Stored dataset items
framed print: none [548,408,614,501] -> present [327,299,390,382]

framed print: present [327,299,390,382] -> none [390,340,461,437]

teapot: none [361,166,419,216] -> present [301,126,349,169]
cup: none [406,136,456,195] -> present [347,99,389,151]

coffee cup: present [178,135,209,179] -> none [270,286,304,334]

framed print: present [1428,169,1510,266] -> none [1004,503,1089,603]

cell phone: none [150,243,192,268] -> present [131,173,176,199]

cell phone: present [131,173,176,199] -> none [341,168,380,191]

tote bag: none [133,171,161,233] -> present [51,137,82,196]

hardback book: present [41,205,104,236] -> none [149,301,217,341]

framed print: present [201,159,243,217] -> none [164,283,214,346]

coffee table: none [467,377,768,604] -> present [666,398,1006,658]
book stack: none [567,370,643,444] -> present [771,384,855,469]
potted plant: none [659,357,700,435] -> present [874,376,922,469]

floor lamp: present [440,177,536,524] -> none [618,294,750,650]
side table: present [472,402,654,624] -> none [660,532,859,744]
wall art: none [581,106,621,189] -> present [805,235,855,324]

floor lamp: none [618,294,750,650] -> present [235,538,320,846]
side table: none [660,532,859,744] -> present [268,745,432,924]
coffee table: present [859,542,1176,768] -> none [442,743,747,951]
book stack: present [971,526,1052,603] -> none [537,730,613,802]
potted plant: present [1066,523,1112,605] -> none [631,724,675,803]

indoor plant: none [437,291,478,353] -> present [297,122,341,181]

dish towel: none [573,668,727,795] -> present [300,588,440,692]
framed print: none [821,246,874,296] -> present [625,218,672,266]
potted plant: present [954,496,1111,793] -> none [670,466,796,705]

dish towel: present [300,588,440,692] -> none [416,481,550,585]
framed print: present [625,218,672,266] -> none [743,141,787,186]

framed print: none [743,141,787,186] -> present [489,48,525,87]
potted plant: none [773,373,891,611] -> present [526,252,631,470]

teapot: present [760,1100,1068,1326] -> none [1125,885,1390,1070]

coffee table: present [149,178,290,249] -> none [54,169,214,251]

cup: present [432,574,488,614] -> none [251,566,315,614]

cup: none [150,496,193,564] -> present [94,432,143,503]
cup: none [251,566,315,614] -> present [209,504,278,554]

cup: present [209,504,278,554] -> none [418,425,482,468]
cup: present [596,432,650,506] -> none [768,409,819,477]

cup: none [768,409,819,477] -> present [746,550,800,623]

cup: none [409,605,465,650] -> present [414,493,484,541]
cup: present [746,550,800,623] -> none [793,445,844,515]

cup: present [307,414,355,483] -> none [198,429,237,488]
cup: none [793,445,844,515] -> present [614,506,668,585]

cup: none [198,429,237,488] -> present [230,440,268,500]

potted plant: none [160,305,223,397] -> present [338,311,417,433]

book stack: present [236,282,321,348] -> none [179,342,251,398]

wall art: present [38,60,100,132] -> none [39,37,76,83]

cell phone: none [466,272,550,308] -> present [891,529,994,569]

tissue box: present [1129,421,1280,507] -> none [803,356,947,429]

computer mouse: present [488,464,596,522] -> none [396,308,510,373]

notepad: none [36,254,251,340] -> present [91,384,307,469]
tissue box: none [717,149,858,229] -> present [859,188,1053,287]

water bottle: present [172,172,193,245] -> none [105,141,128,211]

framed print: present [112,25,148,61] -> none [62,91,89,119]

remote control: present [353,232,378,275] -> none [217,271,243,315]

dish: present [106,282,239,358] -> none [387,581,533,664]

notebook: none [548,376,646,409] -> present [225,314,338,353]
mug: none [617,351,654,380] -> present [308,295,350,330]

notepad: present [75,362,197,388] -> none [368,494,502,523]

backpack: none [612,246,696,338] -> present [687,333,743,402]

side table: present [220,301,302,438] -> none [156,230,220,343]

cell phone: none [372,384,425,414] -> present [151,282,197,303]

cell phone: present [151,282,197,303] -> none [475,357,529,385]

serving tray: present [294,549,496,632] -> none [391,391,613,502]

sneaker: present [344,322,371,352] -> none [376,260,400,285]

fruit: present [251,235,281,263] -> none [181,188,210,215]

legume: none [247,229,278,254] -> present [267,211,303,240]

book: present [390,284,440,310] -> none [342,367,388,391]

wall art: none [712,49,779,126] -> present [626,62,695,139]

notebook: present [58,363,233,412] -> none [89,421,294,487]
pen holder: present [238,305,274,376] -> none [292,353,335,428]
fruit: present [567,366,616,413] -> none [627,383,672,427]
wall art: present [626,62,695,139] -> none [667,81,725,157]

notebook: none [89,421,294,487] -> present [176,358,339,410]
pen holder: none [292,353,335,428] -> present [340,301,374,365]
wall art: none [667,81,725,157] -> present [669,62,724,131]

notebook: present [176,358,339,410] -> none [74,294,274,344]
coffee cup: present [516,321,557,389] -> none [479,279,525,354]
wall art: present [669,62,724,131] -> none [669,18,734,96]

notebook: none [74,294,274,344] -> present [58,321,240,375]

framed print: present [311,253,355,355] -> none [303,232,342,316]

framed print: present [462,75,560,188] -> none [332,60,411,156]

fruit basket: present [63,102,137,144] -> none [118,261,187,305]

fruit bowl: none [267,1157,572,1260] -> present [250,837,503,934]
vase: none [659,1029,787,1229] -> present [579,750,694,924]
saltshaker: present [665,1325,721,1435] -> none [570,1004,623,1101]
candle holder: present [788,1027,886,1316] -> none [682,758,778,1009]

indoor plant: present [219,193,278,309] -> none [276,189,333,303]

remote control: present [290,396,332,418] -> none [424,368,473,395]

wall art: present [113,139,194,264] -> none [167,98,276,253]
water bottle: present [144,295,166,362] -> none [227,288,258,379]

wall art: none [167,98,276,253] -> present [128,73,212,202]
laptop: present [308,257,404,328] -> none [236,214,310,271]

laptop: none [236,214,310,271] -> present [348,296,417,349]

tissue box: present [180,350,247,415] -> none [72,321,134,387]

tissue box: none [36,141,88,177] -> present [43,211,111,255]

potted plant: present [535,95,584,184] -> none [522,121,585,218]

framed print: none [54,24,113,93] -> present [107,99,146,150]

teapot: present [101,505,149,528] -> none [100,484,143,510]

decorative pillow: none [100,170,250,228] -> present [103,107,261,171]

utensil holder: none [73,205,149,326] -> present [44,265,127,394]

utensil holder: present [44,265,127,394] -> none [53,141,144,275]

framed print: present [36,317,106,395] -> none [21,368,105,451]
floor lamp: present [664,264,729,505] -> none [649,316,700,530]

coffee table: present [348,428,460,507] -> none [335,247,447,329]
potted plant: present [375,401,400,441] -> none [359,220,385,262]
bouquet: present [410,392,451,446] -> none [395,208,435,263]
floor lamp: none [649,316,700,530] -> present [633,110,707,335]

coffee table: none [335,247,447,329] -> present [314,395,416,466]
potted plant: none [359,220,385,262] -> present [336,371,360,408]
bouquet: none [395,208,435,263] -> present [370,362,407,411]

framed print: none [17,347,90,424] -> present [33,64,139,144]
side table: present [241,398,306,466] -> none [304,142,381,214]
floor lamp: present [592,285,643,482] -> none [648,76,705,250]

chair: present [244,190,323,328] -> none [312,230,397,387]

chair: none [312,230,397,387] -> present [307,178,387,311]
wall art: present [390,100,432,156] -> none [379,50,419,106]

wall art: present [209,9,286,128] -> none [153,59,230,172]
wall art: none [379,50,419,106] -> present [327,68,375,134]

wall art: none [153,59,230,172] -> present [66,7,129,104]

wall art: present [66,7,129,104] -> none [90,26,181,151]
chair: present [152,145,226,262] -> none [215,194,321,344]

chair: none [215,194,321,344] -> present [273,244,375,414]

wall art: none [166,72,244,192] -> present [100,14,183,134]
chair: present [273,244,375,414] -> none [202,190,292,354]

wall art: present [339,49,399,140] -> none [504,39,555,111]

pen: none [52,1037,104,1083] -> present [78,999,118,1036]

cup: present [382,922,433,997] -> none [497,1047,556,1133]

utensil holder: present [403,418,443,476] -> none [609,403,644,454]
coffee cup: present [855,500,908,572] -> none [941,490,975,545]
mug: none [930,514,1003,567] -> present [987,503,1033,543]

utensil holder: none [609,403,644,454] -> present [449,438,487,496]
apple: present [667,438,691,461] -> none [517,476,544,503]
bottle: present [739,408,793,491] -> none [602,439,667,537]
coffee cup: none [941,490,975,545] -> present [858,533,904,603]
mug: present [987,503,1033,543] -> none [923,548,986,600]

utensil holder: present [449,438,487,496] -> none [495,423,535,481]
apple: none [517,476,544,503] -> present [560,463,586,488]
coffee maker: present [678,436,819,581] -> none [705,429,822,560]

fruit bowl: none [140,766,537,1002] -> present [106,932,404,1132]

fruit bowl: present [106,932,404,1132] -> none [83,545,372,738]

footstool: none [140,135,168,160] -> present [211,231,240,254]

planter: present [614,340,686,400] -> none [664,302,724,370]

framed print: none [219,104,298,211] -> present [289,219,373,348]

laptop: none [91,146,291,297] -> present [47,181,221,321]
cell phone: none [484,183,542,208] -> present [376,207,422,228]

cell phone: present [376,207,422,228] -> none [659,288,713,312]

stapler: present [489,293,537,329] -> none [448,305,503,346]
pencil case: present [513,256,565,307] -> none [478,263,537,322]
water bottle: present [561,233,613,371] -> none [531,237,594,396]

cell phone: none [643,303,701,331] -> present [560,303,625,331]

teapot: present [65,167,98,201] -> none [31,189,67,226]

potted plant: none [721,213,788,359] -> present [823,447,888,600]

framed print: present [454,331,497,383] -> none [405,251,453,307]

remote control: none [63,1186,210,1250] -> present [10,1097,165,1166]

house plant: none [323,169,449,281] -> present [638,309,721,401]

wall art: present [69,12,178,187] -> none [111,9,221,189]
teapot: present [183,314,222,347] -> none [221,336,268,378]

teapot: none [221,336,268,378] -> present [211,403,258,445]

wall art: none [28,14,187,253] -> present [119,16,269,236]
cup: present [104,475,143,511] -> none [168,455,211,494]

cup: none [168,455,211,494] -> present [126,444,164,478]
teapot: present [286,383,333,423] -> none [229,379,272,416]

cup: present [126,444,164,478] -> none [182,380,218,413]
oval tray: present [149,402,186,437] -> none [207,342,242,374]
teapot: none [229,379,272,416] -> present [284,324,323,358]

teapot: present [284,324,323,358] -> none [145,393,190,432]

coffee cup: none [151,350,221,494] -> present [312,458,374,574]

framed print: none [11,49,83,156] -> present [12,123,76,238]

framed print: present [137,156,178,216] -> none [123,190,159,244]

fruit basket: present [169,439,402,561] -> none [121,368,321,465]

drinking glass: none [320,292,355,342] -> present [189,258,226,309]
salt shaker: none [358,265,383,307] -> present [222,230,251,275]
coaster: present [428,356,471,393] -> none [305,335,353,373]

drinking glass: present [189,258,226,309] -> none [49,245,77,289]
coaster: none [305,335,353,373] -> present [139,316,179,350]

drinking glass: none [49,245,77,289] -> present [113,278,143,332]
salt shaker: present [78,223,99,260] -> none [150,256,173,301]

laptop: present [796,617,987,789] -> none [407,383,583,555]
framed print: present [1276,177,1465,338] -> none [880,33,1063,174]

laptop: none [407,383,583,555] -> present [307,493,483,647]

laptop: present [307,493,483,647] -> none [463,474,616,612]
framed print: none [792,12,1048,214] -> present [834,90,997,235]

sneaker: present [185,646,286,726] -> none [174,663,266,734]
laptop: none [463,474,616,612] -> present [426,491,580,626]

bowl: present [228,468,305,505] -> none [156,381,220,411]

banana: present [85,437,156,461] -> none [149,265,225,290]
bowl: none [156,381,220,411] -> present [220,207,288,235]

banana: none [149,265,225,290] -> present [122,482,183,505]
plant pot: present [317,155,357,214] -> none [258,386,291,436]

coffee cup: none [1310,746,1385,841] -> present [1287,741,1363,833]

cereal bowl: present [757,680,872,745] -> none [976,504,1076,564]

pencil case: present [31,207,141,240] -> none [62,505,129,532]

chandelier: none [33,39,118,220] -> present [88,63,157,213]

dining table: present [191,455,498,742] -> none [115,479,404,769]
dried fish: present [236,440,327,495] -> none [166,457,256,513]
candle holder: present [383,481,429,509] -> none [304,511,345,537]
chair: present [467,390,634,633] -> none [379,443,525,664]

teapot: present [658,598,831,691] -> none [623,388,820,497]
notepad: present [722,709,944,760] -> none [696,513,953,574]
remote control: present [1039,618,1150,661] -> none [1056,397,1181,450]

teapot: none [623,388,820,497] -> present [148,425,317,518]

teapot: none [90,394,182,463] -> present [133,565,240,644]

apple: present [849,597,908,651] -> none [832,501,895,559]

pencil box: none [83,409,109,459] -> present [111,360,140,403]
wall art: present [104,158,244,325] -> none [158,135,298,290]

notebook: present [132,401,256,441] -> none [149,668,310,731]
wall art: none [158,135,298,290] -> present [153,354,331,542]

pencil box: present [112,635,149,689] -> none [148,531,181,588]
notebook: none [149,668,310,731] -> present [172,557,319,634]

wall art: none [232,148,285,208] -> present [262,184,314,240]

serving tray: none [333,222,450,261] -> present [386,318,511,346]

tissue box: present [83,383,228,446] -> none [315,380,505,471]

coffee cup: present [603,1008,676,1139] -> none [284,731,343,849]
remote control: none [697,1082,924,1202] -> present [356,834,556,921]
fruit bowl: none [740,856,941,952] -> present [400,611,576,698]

## Job item
I'd like the lines above from the one with "laptop: present [308,257,404,328]" up to and including the one with "teapot: present [101,505,149,528]" copied exactly, with no other lines.

## Answer to this exercise
laptop: present [308,257,404,328] -> none [236,214,310,271]

laptop: none [236,214,310,271] -> present [348,296,417,349]

tissue box: present [180,350,247,415] -> none [72,321,134,387]

tissue box: none [36,141,88,177] -> present [43,211,111,255]

potted plant: present [535,95,584,184] -> none [522,121,585,218]

framed print: none [54,24,113,93] -> present [107,99,146,150]

teapot: present [101,505,149,528] -> none [100,484,143,510]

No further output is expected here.